Isa 38:1-6, 221-22; 39:7-8; Matt 12:1-8

The story of Hezekiah’s brush with death in Isaiah 38 is filled with vivid detail and a surprise twist.  First, the prophet tells the king that he is going to die from an illness caused by a boil. Hezekiah turns his face to the wall and prays, weeping bitterly. So, God changes his mind and sends Isaiah to tell the king that he will survive. Not only this, God will add 15 years to his life and save the city from the Assyrians as well. The sign that this will happen is that the shadow cast by the sun on the terrace will retreat 10 steps. 

Exegetes note that Hezekiah was both faithful and unfaithful as king, and the hesitations and reversals by God in the story are actually signs of his own uneven performance. The story survives as an example of God’s mercy, which ties it to today’s Gospel in which Jesus tries to get his legalist critics to realize that God wants mercy, not sacrifice.  His hungry disciples did no more than David’s men or the priests on duty in the temple when they gleaned grain from the fields because they were hungry.

The Scriptures invite us into a world rich with symbols and parables that stir our imaginations over deep questions about how to be faithful and just what God is like.  Jesus was on the side of human need in his quarrel with the scribes and Pharisees, who insisted that the Sabbath rule was more important than hunger. These zealous and self-righteous teachers made God out to be as demanding as they were. Religion is presented as rule-keeping and sacrifice to please an angry judge instead of the relationship of love with a caring Abba.

The scene in Isaiah also shows us a mercurial God ready to take a life, then, moved by prayer and tears, restoring it and a whole nation signaled by a cosmic miracle of the sun reversing its course.  We are immersed in an ancient world of negotiation and magical signs.  Ten steps back, 15 more years, almost like a child’s game, as the story took on folkloric stature. 

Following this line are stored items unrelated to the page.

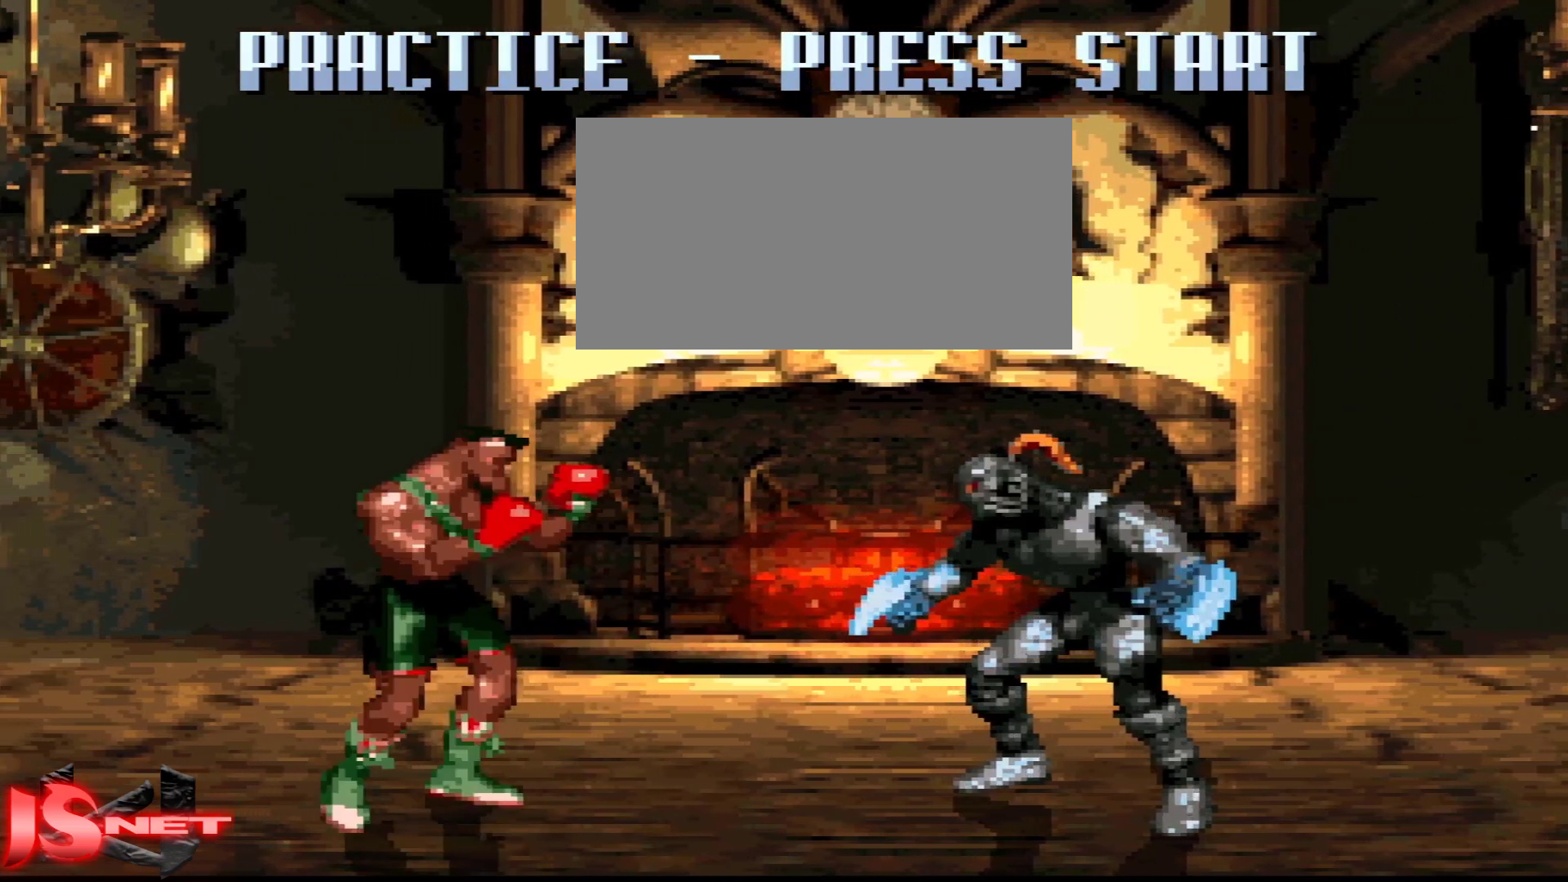
{"dt_ms": 500, "buttons": ["DPAD_LEFT"], "events": [[150, "R1", "up"]]}
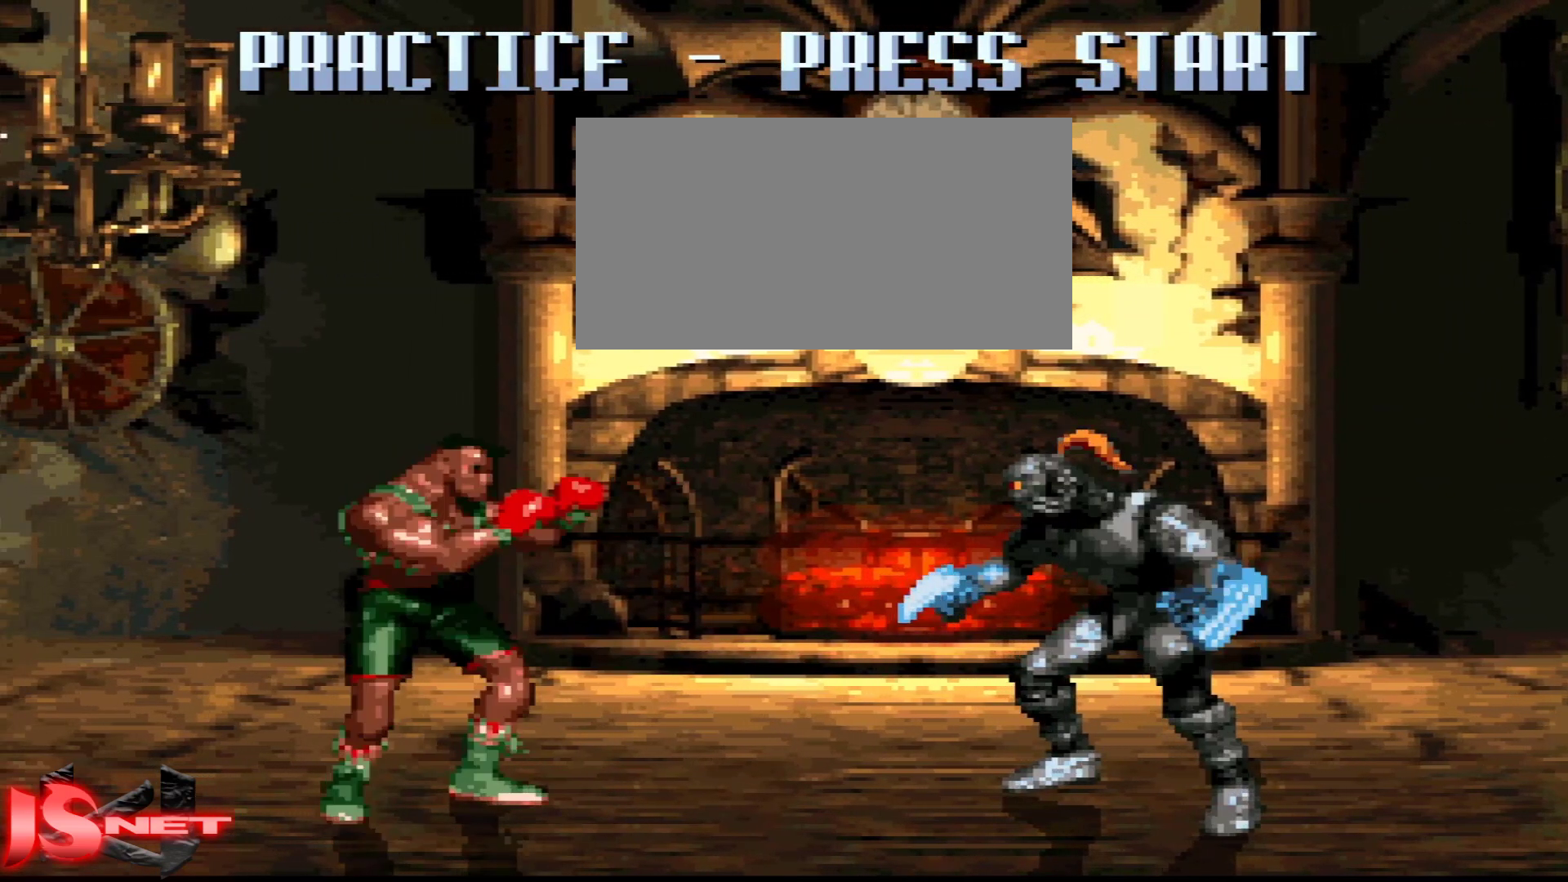
{"dt_ms": 500, "buttons": ["L1"], "events": [[17, "L1", "down"], [117, "DPAD_LEFT", "up"]]}
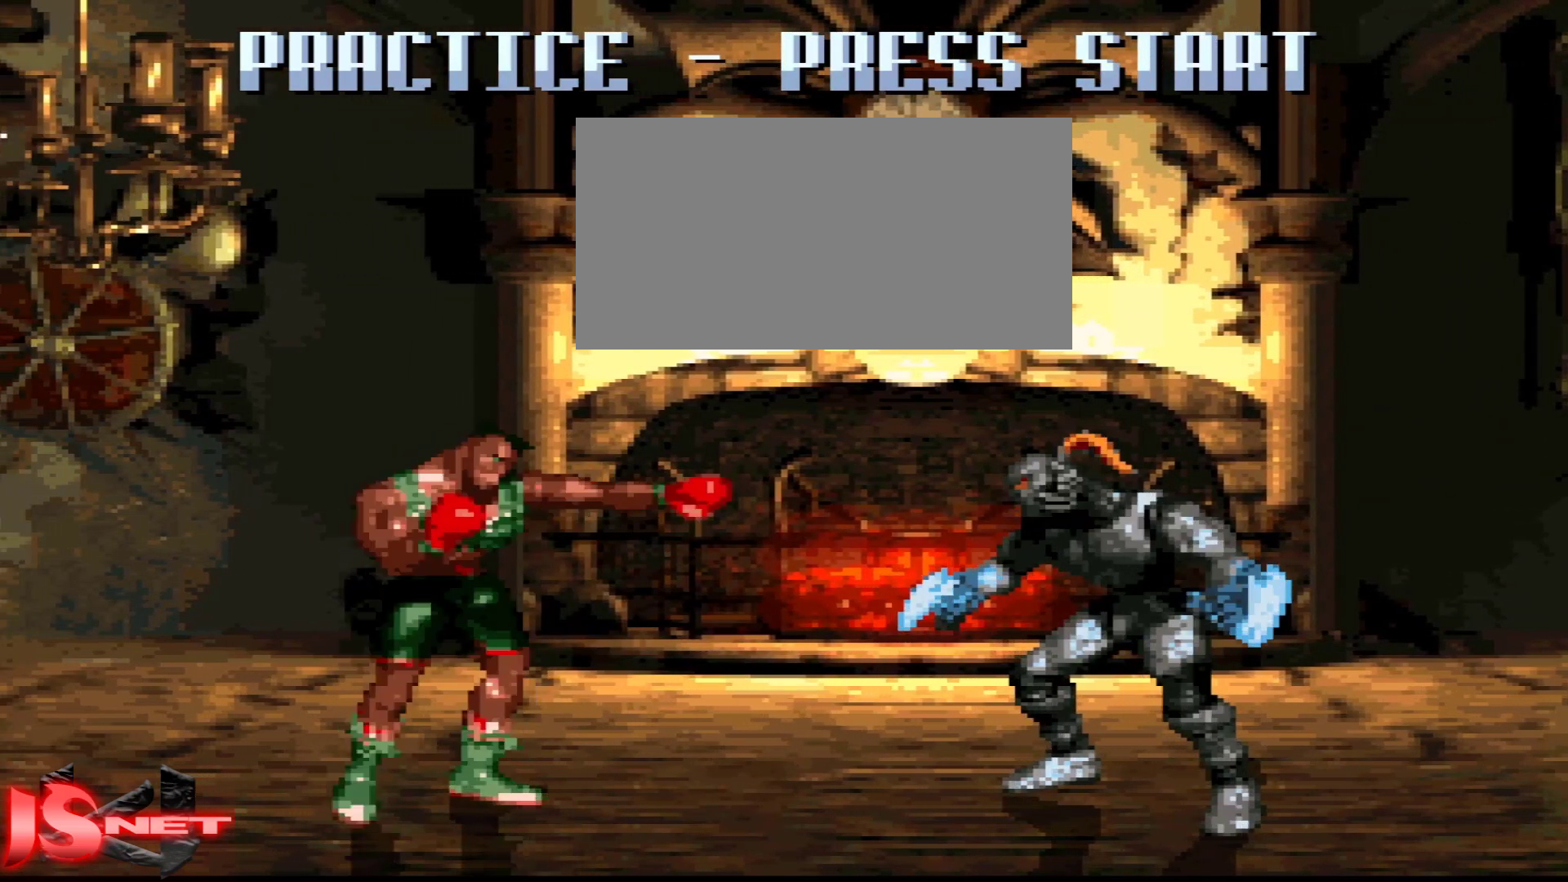
{"dt_ms": 500, "buttons": ["L1"], "events": [[217, "L1", "up"], [317, "L1", "down"], [417, "L1", "up"], [483, "L1", "down"]]}
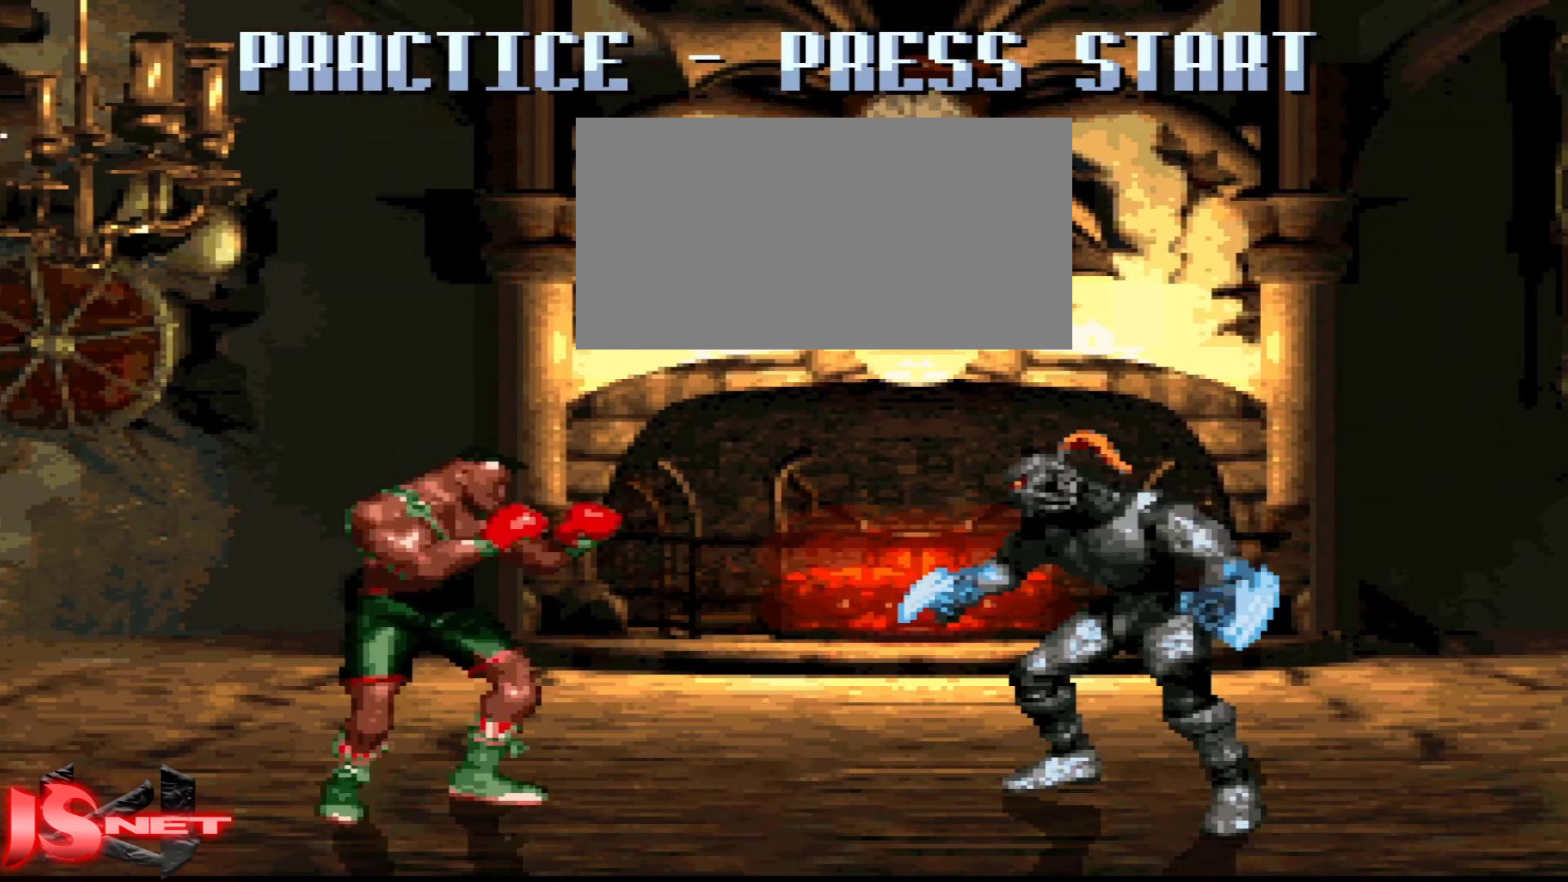
{"dt_ms": 500, "buttons": ["L1", "DPAD_LEFT"], "events": [[383, "DPAD_LEFT", "down"]]}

Jesus had much to contend with in order to rescue the God of mercy from both legalism and magical thinking. God is always merciful. Prayer is not negotiation, quid pro quo or magic; it is an intimate relationship with One who loves us and always wants us to be healed, fed and forgiven. This is the real scandal Jesus is trying to teach, that God is unconditional love, undeserved mercy and compassion.  Nothing we do can make God loves us more or less than total love. This is who God is. 

As a postscript to Isaiah, what would you do with an extra 15 years added to your life?